Once Stalin was appointed to the leading position in the government he continued Lenin's New Economic Plan. There were some traces of capitalism and the farmers were allowed to sell their yields in a free market as they pleased. This economic freedom did not last forever. Eventually Stalin began endorsing collective farming and forcing this policy upon his people. The results were disastrous. Millions of farmers were exported and executed because they weren't supportive of Stalin's new idea; however, the people eventually supported this policy out of pure fear.
Following the death of Vladimir Lenin, the race for power fell between Trotsky and Stalin. Stalin gathered a heap of supporters, but Lenin had a secret weapon. Just before Lenin passed away he implored the government to restrict the power of Stalin. This will was eventually released publicly but did not halt Stalin's rise. In an audacious attempt for power, Stalin threatened to resign without the head seat. Sure enough, Stalin was given the reigns of Russia, and Lenin's final request was denied.
In 1925 Trotsky was removed from power and eventually exiled to Kazhakstan. Being a war commissar, many people implored that Trotsky would gather a military coup; however, Trotsky denied and cooperated with Stalin's orders.

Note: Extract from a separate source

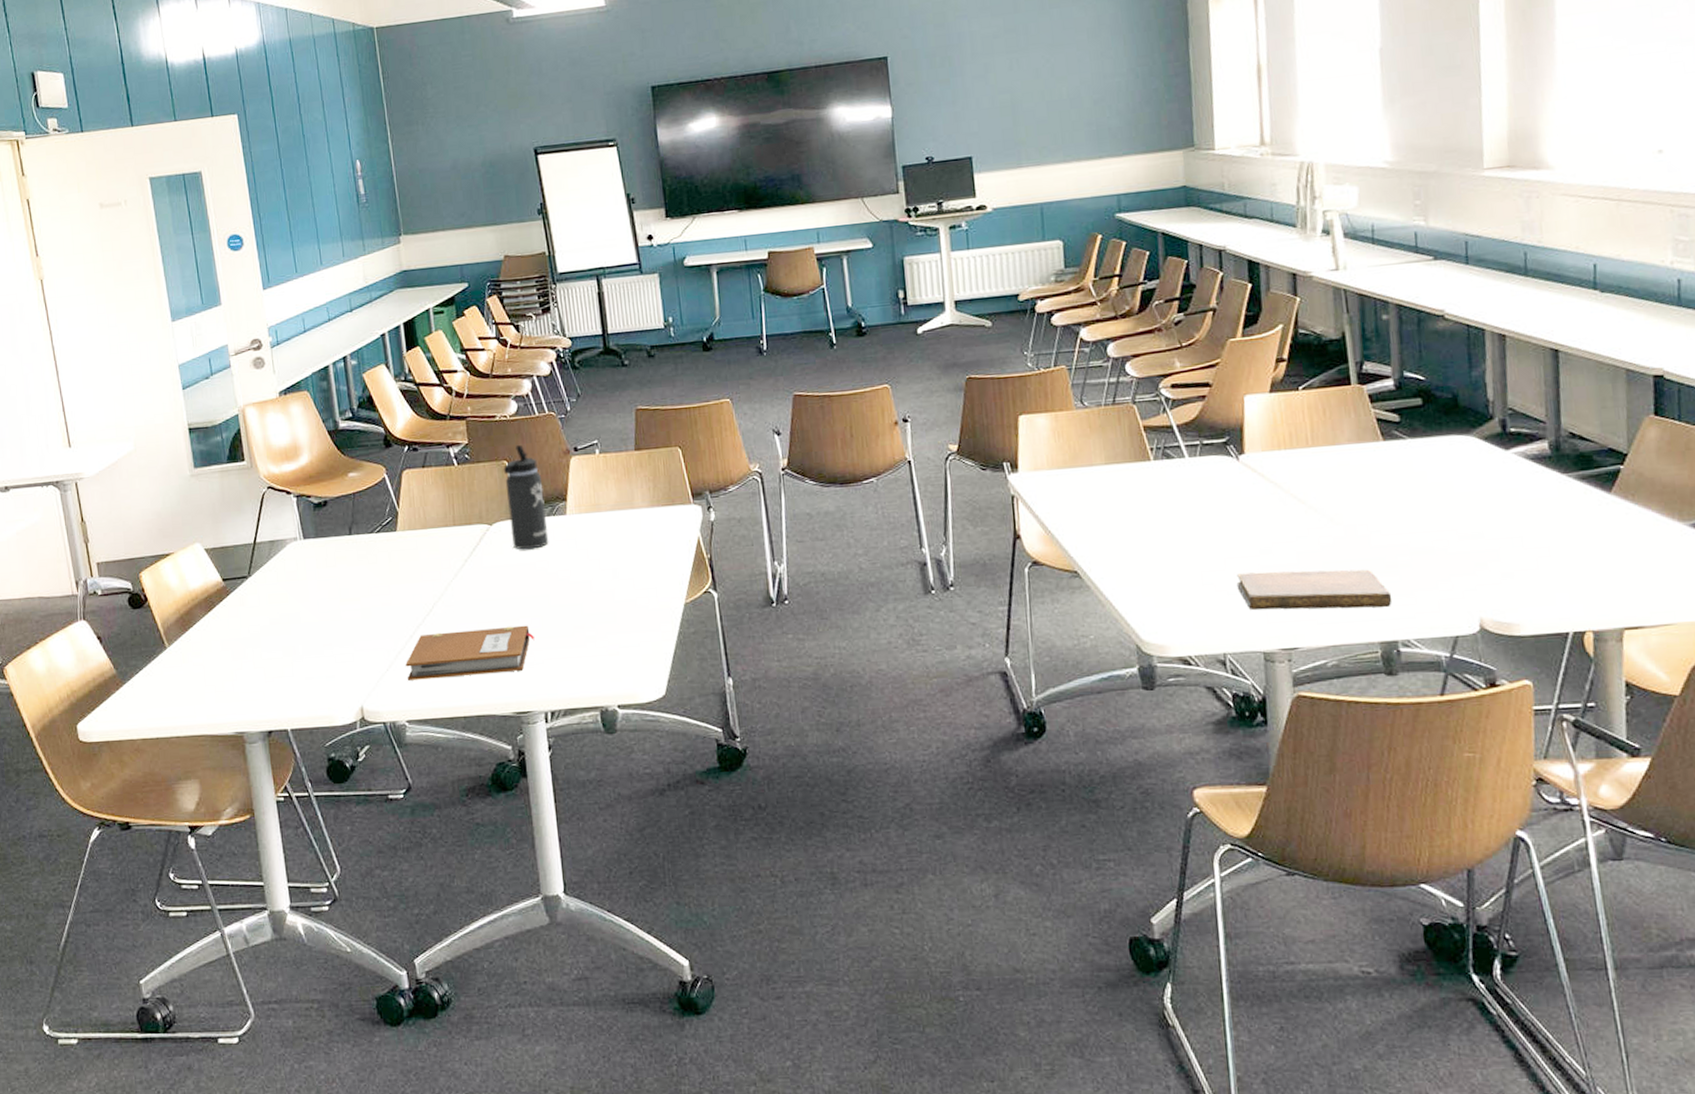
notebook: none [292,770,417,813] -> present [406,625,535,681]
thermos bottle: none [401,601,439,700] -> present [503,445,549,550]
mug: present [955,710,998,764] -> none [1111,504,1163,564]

After the riddance of Trotsky, Stalin began to extinguish loads of other government official (including those who had been in long-time support of Stalin). He switched up his politics drastically, and those who did not agree with him were absolutely abolished. Stalin claimed that this would cause disunity within the party and convinced others that anyone who disagreed with any of the politics must be ridden. The least harsh act committed towards those who disagreed with him would be to force the signing of statements promising to refrain from speaking against official policies.
In 1928 Stalin released a new 5 year economic plan. This plan consisted of outlandish requirements of output, and those citizens who failed to meet the goals he set were either shot or sent to work camps. Stalin justified these acts by claiming that if Russia didn't aim for such industrial greatness, they would be overtaken by a greater world power.
Stalin’s totalitarianism didn’t stop here; in fact, his harsh policies sped faster than a canary yellow Corvette ZR1 on I-95. Virtually every church within Russia was destroyed. Stalin agreed with the statement- “Religion is the opiate of the masses”- and decided to take advantage of this truth. Everything having to do with religion was replaced by one thing: the face of Stalin. Stalin basically forced his people to worship him and treat him as a God. Stalin over run the entire institution of religion in Russia.